**Passage du texte**
▽

Organisée par l’association Beauval Nature, la conférence sur les tatous géants et fourmiliers géants d’Arnaud Desbiez, zoologiste, président et fondateur de l’ICAS (Institut de Conservation des Animaux Sauvages), au Brésil, a réuni près de 200 personnes au sein du Dôme Equatorial de Beauval vendredi 27 octobre. Une conférence passionnante, émouvante et fascinante.  

« Ma carrière est née dans un zoo, je suis né dans un zoo » 

Arnaud Desbiez a débuté son intervention en expliquant comment il était devenu zoologiste et il a tenu à remercier les donateurs de Beauval Nature. « Ma première expérience avec la conservation d’espèces s’est passée dans les parcs zoologiques et donc j’ai une relation très forte et j’admire beaucoup les zoos. Ma carrière est née dans un zoo. Je suis né dans un zoo. Mon travail a commencé à partir de cette expérience dans un parc zoologique. Aujourd’hui, 80 % des fonds du projet du tatou géant et plus de 50 % de celui du fourmilier géant proviennent des parcs zoologiques. Beauval Nature est l’un de nos plus grands financeurs. C’est vous qui faites Beauval Nature. C’est grâce à vos dons que l’association existe. Je vous remercie beaucoup », a déclaré Arnaud Desbiez en préambule, avant de détailler son travail pour la conservation des tatous géants et fourmiliers géants : « J’ai fondé l’ICAS qui a comme focus le tatou géant et le fourmilier géant et à travers ces 2 espèces, nous essayons de travailler pour conserver la biodiversité. Le titre de ce travail s’appelle « Coexister avec les géants d’Amérique du Sud ». Protéger un animal signifie coexister avec l’Homme, déployer toutes les stratégies pour que l’on puisse conserver tout en continuant à produire et avoir une vie économique ».

△

**Extraits de données**

▽

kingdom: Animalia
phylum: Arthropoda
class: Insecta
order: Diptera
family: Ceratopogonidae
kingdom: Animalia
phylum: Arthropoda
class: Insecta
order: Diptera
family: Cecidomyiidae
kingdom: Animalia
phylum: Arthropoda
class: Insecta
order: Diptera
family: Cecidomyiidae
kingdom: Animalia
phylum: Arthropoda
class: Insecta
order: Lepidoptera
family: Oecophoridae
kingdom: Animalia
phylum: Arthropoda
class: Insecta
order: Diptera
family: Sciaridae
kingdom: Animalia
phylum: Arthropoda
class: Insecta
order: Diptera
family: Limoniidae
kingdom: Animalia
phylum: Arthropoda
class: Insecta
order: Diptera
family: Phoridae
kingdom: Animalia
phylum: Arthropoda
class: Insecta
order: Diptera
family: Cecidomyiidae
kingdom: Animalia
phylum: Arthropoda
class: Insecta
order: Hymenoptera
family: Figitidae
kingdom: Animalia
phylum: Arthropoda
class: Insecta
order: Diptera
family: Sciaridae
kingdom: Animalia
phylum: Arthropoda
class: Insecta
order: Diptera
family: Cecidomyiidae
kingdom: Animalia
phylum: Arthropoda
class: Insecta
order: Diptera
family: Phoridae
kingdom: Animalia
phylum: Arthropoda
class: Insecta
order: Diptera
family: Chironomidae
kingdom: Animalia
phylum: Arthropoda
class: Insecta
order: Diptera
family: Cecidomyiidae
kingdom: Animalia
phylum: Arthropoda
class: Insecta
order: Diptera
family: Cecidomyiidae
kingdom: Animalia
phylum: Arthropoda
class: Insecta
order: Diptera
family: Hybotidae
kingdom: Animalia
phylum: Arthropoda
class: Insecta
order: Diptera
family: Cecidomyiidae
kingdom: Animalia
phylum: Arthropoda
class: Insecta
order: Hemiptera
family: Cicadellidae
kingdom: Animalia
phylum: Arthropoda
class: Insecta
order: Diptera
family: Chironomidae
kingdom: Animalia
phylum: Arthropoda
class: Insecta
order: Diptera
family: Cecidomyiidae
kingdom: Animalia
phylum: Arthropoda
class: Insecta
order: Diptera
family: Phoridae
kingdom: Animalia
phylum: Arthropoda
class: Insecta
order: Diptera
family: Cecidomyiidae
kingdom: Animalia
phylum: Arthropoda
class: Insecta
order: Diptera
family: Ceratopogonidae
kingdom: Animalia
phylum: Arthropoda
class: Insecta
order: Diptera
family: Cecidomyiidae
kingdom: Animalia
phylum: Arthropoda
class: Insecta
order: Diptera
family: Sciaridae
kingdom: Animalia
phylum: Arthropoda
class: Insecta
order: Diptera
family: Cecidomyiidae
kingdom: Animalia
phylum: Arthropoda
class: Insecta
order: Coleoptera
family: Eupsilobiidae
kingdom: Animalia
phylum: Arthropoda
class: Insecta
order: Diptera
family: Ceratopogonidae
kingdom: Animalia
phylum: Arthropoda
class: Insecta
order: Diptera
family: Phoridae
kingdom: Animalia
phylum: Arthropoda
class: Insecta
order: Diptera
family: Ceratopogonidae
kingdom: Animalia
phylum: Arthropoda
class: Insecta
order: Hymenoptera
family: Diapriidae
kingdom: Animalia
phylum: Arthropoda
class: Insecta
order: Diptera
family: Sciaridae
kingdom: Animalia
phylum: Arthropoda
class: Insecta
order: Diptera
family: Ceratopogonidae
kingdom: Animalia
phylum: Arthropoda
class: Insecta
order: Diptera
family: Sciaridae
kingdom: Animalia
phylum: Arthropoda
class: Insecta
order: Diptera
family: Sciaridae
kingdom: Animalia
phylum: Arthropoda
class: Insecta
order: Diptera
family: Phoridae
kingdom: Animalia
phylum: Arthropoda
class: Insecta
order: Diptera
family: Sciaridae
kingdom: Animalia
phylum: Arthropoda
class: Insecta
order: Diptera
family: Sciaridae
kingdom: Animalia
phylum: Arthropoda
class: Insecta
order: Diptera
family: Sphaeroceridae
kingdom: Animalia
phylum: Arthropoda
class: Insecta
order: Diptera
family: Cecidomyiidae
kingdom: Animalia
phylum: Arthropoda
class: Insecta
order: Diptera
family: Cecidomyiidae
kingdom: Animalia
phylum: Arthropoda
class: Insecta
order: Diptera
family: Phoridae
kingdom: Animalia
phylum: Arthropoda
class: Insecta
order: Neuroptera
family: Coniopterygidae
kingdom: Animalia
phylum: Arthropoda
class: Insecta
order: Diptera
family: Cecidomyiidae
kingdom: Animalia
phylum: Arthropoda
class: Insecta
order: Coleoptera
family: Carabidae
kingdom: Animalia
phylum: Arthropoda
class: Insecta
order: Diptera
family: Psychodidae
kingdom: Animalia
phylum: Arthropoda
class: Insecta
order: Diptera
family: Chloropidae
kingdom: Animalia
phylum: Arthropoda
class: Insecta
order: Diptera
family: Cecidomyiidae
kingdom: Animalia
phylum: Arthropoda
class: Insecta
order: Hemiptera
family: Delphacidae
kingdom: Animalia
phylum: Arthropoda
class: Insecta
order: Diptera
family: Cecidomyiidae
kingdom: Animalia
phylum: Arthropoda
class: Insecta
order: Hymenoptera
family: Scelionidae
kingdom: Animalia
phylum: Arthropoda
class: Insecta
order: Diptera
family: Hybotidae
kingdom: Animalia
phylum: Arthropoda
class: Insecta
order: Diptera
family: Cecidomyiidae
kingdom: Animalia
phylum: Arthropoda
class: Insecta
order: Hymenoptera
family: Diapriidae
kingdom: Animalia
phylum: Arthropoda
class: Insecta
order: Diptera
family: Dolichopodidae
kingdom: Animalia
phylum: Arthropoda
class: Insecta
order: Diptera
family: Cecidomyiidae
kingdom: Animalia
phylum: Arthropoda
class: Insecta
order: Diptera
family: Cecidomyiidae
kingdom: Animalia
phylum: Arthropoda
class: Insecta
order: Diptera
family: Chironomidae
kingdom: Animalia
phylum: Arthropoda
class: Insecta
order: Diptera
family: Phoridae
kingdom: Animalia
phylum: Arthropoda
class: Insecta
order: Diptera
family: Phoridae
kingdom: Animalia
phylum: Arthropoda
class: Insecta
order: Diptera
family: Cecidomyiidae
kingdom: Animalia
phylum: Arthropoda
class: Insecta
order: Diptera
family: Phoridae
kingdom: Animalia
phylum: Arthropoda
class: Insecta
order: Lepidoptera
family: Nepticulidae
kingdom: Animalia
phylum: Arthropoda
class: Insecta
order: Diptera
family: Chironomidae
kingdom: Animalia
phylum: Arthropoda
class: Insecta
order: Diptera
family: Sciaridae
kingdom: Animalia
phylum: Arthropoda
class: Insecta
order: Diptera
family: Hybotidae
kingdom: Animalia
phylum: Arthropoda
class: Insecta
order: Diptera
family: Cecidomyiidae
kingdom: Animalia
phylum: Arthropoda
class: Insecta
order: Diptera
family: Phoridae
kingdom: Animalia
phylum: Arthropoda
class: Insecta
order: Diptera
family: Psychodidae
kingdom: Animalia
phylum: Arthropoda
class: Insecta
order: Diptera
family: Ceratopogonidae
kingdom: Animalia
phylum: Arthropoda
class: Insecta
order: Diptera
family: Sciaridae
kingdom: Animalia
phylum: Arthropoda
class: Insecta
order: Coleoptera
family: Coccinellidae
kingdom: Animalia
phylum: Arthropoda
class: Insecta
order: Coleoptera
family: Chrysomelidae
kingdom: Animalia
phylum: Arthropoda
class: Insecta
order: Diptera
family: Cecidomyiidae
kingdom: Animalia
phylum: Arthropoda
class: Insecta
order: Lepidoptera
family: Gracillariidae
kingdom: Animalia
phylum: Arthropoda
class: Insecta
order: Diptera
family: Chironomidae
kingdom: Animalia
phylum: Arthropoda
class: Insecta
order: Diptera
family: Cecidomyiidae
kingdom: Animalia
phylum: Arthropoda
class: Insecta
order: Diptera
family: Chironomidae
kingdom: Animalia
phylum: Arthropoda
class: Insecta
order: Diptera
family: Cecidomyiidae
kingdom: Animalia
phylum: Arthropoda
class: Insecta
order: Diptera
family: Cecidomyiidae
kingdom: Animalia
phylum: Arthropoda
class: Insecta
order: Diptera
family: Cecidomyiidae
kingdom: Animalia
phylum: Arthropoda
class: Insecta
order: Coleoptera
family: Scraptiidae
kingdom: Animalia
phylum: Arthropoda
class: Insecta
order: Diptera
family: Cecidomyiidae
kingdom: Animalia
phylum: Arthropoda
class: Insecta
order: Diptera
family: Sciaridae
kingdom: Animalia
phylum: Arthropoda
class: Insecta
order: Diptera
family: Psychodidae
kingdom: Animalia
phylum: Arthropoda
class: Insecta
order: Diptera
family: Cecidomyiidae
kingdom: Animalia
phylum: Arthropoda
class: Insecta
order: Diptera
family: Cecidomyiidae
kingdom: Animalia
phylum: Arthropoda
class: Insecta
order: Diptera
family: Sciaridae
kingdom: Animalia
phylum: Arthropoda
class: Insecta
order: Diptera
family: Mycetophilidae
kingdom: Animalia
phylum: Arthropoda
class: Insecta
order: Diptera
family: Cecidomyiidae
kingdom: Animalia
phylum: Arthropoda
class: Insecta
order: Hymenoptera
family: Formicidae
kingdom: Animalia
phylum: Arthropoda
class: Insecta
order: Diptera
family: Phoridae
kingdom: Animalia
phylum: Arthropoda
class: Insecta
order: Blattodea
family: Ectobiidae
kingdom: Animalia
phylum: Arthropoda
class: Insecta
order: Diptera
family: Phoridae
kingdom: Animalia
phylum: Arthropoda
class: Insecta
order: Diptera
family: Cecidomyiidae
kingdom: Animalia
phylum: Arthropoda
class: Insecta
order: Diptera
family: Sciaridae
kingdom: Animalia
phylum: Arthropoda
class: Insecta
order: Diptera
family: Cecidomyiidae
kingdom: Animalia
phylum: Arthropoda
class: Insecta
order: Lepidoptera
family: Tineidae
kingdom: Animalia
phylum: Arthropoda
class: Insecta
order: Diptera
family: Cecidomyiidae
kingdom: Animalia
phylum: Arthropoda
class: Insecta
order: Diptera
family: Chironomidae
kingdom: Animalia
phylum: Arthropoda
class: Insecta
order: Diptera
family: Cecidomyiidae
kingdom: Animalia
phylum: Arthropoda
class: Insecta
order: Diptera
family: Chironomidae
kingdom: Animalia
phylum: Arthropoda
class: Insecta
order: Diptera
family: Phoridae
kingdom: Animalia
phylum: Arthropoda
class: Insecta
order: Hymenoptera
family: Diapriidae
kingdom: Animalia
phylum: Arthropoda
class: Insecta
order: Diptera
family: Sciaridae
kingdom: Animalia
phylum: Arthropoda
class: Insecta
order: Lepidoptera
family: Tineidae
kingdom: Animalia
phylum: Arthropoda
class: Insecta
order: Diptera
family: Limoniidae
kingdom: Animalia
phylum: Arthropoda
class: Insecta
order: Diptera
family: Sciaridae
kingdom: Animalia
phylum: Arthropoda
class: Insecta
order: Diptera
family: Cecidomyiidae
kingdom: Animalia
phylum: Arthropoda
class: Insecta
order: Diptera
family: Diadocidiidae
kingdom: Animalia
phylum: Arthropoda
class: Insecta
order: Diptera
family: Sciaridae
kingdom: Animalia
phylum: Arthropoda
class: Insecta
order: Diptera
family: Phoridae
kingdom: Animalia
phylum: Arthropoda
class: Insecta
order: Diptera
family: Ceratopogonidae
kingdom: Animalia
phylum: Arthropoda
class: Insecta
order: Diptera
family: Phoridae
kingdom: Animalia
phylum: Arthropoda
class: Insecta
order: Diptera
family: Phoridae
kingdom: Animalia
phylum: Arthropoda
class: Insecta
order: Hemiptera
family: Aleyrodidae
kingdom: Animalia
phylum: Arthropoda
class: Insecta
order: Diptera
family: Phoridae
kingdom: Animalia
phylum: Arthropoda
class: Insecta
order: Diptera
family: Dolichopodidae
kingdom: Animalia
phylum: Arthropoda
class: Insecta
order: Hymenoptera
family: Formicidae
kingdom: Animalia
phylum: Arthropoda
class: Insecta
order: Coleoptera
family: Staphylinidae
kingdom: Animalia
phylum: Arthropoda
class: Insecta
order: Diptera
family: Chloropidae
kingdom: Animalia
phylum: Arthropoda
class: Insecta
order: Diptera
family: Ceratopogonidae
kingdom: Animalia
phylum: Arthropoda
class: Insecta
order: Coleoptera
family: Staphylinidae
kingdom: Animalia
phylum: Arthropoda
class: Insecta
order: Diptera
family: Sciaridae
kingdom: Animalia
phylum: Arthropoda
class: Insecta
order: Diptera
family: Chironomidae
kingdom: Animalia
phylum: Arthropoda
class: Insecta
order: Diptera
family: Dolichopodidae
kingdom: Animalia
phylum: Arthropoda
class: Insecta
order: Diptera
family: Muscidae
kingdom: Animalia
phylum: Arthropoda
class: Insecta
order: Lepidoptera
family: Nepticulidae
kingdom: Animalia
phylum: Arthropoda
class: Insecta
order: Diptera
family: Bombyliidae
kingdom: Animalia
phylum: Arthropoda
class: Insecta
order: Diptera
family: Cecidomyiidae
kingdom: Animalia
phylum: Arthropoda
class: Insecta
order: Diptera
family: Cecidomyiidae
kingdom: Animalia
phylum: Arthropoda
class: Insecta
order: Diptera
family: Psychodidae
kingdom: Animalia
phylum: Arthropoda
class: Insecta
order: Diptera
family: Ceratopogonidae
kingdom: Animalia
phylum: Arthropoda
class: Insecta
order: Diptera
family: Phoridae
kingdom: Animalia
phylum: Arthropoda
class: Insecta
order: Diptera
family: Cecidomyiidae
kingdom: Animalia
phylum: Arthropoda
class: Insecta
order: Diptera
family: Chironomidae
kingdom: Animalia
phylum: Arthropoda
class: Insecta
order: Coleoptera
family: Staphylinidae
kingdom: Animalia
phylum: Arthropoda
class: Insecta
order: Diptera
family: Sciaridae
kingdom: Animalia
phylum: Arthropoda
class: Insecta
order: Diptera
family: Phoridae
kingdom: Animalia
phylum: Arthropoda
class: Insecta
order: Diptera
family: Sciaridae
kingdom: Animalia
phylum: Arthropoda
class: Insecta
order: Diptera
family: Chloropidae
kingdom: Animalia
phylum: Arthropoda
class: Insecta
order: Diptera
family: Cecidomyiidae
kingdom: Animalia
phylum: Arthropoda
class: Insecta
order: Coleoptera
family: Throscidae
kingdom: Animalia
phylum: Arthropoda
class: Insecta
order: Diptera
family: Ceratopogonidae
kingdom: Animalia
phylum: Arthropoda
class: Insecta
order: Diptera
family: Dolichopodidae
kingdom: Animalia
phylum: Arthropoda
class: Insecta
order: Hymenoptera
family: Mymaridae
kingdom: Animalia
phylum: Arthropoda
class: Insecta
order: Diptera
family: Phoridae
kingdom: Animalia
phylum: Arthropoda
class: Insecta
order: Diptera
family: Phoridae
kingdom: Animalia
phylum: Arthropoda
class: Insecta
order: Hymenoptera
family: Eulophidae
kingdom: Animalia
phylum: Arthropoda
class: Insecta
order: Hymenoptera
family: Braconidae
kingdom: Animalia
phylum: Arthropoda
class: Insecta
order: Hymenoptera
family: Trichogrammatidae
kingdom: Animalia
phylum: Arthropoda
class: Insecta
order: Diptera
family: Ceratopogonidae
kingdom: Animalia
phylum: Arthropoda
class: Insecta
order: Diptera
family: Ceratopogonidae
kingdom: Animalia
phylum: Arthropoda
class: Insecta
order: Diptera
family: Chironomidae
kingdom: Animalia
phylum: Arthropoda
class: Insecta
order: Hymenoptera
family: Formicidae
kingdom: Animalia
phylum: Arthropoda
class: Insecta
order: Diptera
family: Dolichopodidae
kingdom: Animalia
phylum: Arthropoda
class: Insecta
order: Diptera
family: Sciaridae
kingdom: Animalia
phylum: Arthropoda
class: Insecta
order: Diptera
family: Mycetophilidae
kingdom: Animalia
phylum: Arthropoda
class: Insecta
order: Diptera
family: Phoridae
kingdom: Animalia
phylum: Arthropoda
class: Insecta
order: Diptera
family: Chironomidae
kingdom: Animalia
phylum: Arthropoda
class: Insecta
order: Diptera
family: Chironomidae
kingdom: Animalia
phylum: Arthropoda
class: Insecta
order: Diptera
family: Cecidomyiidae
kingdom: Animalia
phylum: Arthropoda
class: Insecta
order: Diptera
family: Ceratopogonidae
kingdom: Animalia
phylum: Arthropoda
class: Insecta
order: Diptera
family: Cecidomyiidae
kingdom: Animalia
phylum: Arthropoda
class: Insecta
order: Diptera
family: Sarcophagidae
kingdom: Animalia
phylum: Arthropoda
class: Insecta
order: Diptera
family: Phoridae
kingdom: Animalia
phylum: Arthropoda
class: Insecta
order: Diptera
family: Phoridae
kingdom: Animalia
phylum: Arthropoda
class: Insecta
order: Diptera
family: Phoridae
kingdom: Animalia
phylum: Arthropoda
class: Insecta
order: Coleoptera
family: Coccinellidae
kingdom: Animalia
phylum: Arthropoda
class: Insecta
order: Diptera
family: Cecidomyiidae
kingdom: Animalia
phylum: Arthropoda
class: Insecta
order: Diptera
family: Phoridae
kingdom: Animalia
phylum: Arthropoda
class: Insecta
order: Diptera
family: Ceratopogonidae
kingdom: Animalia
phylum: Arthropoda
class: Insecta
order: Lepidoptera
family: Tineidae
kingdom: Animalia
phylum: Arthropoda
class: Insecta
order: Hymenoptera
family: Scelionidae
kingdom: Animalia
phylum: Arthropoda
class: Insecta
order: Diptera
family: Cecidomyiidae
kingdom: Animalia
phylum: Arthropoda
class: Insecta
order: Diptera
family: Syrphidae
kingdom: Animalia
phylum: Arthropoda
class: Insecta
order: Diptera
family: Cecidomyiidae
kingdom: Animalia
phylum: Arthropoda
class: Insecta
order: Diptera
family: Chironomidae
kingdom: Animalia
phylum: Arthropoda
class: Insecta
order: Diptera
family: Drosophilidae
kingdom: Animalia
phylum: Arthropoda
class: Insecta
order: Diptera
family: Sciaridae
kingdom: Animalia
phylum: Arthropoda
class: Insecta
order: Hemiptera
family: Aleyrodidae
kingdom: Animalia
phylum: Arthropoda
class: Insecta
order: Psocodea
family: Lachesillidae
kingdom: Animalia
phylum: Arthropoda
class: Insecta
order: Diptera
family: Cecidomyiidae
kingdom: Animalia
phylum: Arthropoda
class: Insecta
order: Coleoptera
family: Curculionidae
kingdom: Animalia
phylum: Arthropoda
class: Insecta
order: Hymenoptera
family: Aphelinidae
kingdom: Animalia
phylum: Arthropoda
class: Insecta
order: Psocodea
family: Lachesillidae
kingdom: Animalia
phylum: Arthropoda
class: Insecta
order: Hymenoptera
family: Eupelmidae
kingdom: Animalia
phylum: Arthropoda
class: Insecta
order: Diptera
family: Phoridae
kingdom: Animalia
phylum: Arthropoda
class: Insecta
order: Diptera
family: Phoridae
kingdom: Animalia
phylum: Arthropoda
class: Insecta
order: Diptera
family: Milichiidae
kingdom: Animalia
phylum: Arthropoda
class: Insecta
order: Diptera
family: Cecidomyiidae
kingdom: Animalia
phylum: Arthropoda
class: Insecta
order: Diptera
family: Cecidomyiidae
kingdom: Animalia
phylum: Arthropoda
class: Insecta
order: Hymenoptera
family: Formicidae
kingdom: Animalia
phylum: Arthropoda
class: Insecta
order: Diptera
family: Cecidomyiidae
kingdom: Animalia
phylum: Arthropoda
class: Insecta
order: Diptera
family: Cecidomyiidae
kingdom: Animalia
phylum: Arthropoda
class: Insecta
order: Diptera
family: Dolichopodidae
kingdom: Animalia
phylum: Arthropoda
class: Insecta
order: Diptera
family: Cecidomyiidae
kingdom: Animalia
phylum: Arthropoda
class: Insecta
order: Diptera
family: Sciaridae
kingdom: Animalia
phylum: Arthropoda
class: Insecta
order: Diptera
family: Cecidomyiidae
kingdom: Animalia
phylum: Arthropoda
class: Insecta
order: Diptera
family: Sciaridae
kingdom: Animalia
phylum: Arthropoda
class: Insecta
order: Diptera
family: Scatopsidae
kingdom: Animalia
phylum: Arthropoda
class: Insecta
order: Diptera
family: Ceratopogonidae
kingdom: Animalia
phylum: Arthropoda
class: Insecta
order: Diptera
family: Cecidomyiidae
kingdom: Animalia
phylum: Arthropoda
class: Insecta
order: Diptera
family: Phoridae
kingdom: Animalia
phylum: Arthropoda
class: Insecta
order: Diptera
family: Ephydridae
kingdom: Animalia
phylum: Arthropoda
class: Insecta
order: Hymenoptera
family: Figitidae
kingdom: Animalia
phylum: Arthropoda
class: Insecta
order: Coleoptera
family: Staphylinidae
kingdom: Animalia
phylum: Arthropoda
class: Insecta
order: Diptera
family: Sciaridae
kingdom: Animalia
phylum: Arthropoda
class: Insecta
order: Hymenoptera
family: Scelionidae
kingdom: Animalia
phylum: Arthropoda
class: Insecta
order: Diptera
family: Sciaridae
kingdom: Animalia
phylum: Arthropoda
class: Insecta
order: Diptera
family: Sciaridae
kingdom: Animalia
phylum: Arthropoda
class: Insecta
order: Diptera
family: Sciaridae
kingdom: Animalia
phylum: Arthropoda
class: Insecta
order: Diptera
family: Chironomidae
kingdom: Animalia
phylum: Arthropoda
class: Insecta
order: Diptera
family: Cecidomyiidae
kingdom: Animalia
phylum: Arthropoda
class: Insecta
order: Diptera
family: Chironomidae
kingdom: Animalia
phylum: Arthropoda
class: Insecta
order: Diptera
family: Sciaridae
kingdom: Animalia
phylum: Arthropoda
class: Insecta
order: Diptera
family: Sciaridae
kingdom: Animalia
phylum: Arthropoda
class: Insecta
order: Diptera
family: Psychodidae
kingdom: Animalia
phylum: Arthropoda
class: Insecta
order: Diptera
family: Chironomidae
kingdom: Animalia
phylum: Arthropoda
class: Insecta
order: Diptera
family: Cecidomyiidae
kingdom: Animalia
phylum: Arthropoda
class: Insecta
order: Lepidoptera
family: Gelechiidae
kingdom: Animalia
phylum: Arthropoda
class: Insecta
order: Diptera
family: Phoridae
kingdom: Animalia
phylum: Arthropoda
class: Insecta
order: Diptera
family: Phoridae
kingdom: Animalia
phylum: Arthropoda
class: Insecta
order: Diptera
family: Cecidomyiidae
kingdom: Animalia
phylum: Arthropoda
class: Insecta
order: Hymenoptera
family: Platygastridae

△

**Consignes**
**A)** Indiquez si chacune des affirmations suivantes concorde avec le texte sur la conférence d’Arnaud Desbiez, en répondant par oui ou par non et en citant mot pour mot les mots décisifs du texte : (i) La conférence a rassemblé près de 200 personnes. (ii) La majeure partie des fonds du projet du tatou géant provient de donateurs particuliers. (iii) Arnaud Desbiez est le fondateur de l’ICAS.
**B)** D’après le texte sur la conférence d’Arnaud Desbiez, quel est le titre de son travail ?
**C)** Poursuivez la rédaction du texte sur la conférence d’Arnaud Desbiez à partir de sa dernière phrase.

**Réponses rédigées**
**A)**
(i) Oui : « a réuni près de 200 personnes »
(ii) Non : « 80 % des fonds du projet du tatou géant et plus de 50 % de celui du fourmilier géant proviennent des parcs zoologiques »
(iii) Oui : « J’ai fondé l’ICAS »

**B)** Il s’intitule « Coexister avec les géants d’Amérique du Sud ».

**C)**
Le public transporté au Brésil, dans le Pantanal et le Cerrado  

Arnaud Desbiez, avec sa présentation ponctuée de photos et de vidéos, a fasciné l’auditoire qui a été véritablement transporté au Brésil, dans le Pantanal et le Cerrado, durant près d’une heure et demie. « Le travail a commencé dans le Pantanal, le plus grand marécage d’eau douce du monde qui se trouve dans le centre de l’Amérique du Sud. Le Pantanal est une sorte de paradis pour les animaux car 95 % du Pantanal est dans les mains de propriétaires mais ce sont de très grandes fazendas, immenses, dans lesquelles ils font de l’élevage extensif. Ils font ça depuis plus de 250 ans. Donc c’est un endroit où on peut dire que l’Homme vit en harmonie avec la nature. Il n’y a pas de route, pas de chasse, pas de pesticide… Il y avait peu de déforestation, ça augmente maintenant. La plus grande menace, ce sont les incendies. » Dans le Pantanal, le tatou géant est menacé principalement par les incendies. Grâce au programme de conservation du tatou géant, une aire de 1 600 km2 est protégée. Plusieurs brigades communautaires ont été créées pour combattre le feu et leur nombre augmente d’année en année. Elles sont intervenues sur 7 fazendas en 2021, 15 en 2022 et 22 en 2023.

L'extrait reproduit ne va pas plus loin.